It sounds to me as though your water pump is belt driven though, not off an auxiliary drive. I have seen these pumps used on some Universal diesels though.

Also sounds as though you are missing the belt drive pulley, but I'm not clear on this.


----------



## bljones (Oct 13, 2008)

seanreid71 said:


> When I got the engine, the water pump pulley is not there. so I need to find either a new pump or a pulley that will work. New Pump is $400, Electric Pump is $125 Was just trying to think outside of the Yanmar Box
> 
> Raw Water (salt)


Something tells me the missing pulley is the least of your worries with this engine, since a missing pulley begs the question, what else is not there?

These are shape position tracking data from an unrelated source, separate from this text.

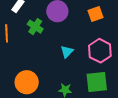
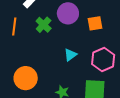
orange square: (96, 14) -> (95, 23), moved

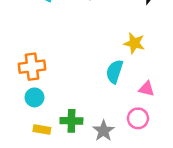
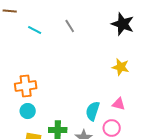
yellow star: (134, 43) -> (121, 67), moved
cyan semicircle: (115, 72) -> (93, 111), moved

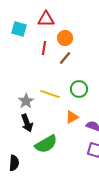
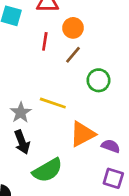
green circle: (79, 89) -> (99, 80), moved
orange triangle: (72, 117) -> (82, 134), size x1.5

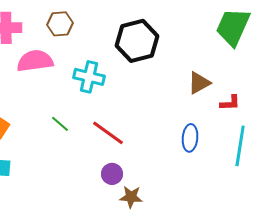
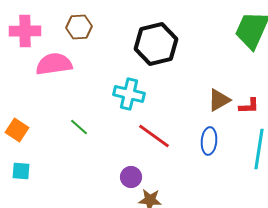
cyan cross: (89, 77) -> (129, 94), moved
brown triangle: (199, 83) -> (219, 100), moved
red line: (108, 133) -> (154, 136), moved

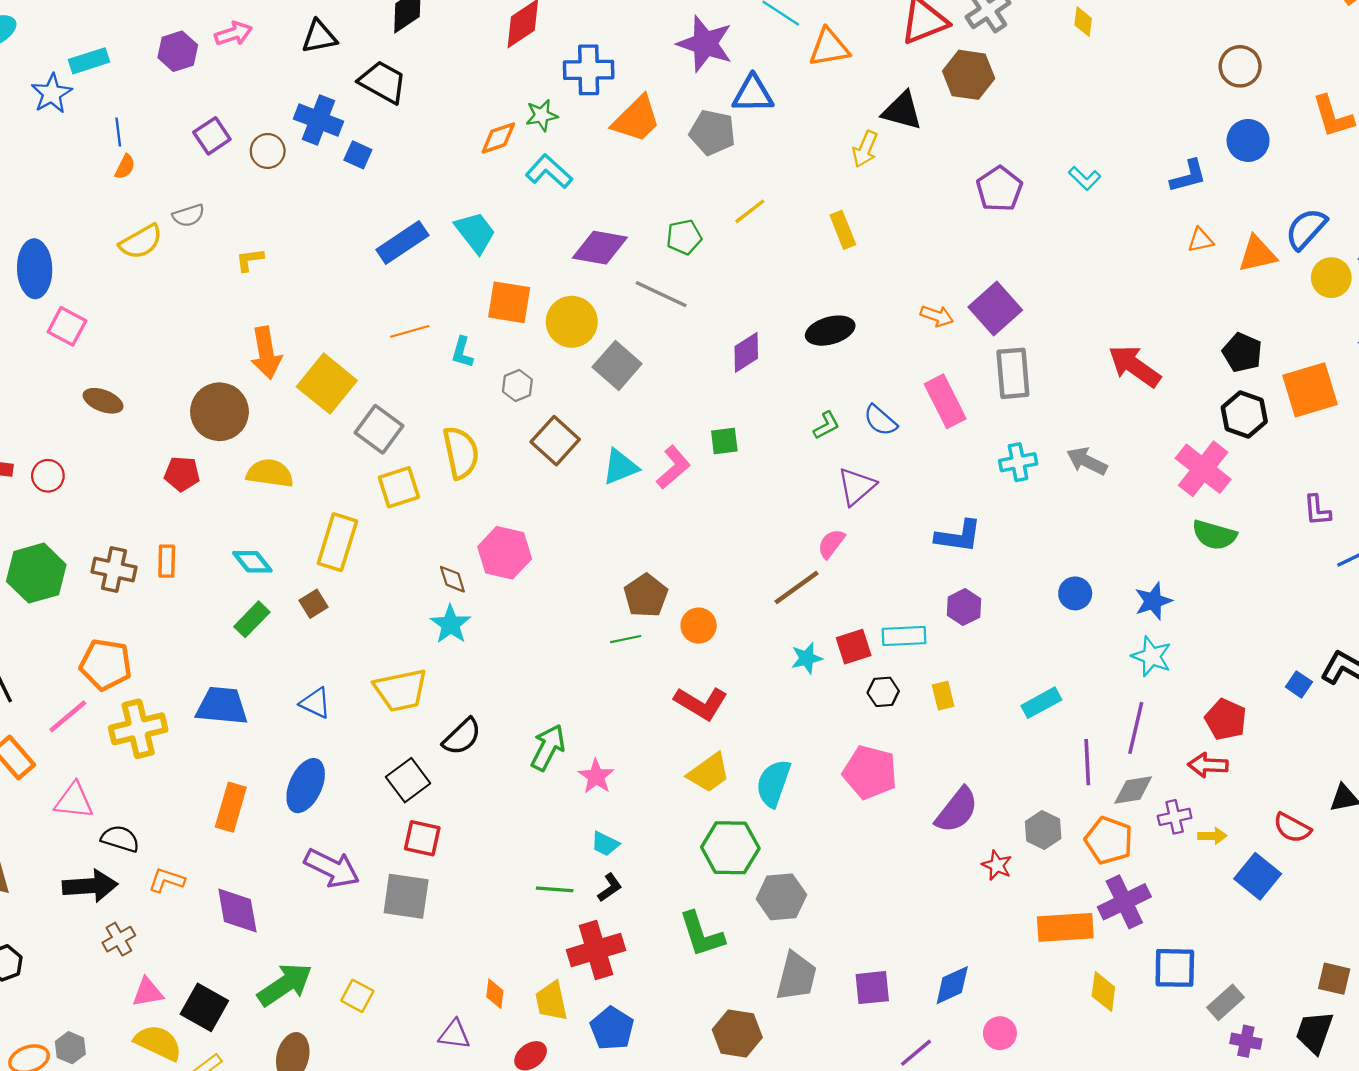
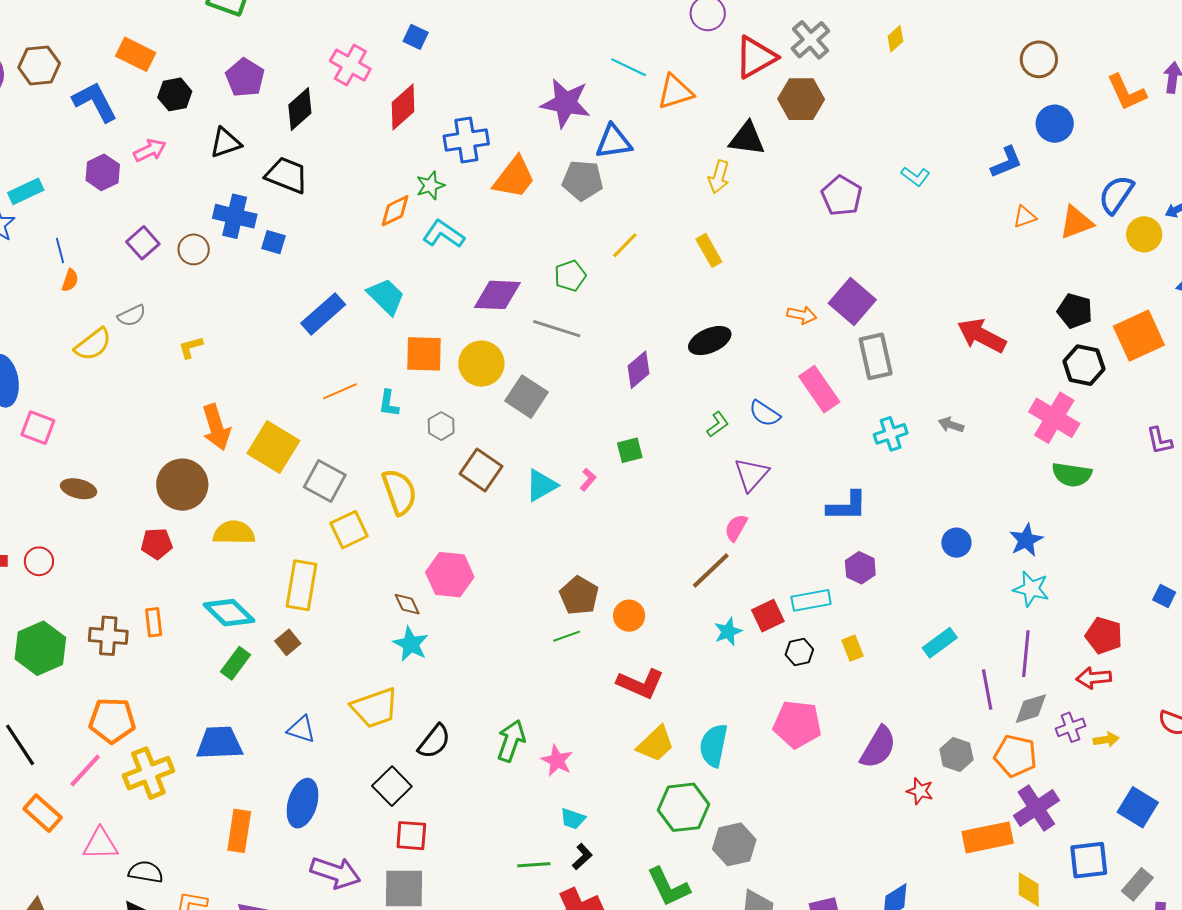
yellow diamond: (1083, 22) -> (895, 39), turned 48
gray arrow: (1087, 461) -> (951, 425), size x0.7
pink L-shape: (673, 467) -> (588, 480), size x0.6
cyan diamond: (252, 562) -> (229, 613), size x1.4
blue square: (1258, 876) -> (1138, 807), moved

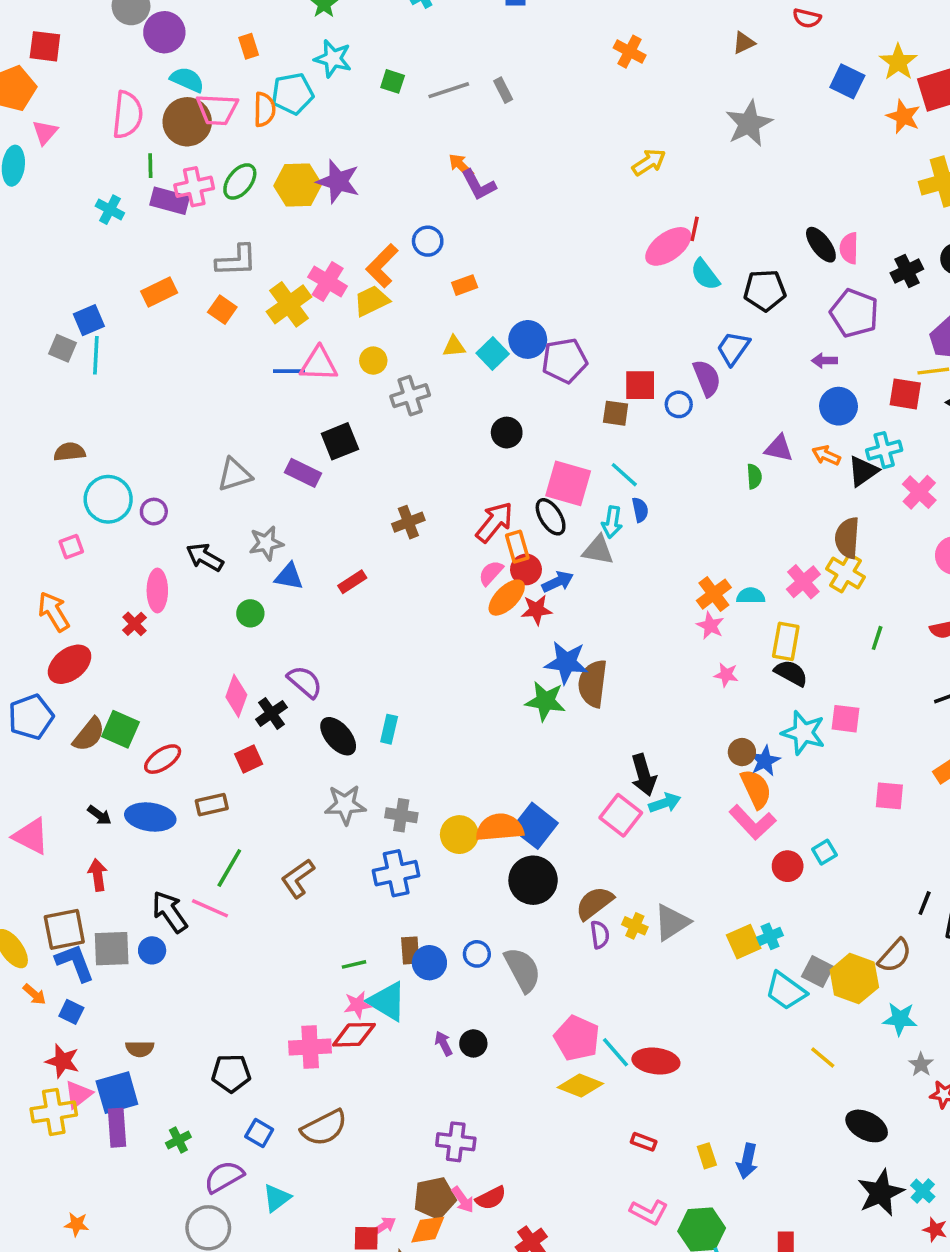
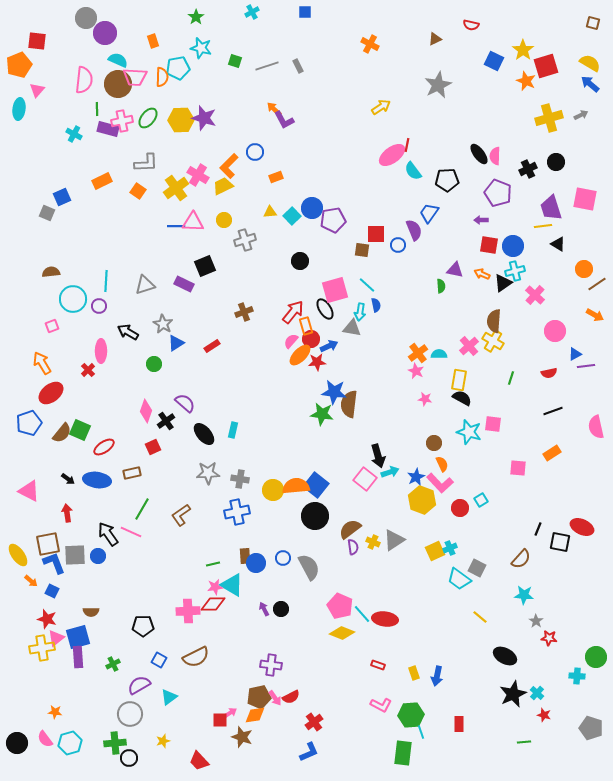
cyan line: (96, 355) -> (106, 281), moved
red square: (905, 394) -> (489, 245), moved
blue circle: (838, 406) -> (513, 246), moved
pink square: (568, 483) -> (335, 290), turned -32
gray star: (266, 543) -> (163, 324), turned -30
blue triangle: (289, 576) -> (176, 343), turned -42
blue star: (765, 761) -> (416, 477), moved
orange semicircle: (756, 789) -> (442, 464), size x0.7
yellow hexagon: (854, 979) -> (422, 500), moved

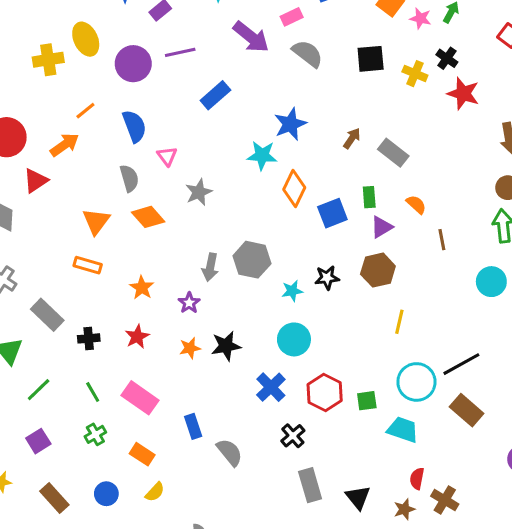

have you ever heard this engine run?


----------



## Sails149 (May 28, 2017)

Well this is an old thread but the original poster does not say if it the seawater cooling pump or the freshwater engine pump. It sounds like it's probably the engine driven freshwater cooling pump.
If that the case there are many aluminium bodied pumps availble with 3000 hr rated electric motors used in cars and race engines. Try Jegs.com for lots of choices.
If you want a raw water cooling pump there are good jabsco pumps availble some continuous rated. Here is a old video of a guy who made various modification to improve his Volvo MD21a including using a jabsco water puppy impeller pump. (You need 15 gal/ min for 100hp)
search utube for. "Volvo penta md21 a troubleshooting guide" (I can't post a link) from Hawaiiecom 
Some other good ideas too , and he talks about how to wire up the pump too.
If you are careful then it could work well.
It's a good way to keep an old engine going if parts are hard to come by.
Also I read a story years ago of guys doing a long delivery and lost the impeller pump and used a bilge pump as a back up and ran for 3-4 days like that!
Cheers Warren
Ps just saw it was raw water pump was needed.


----------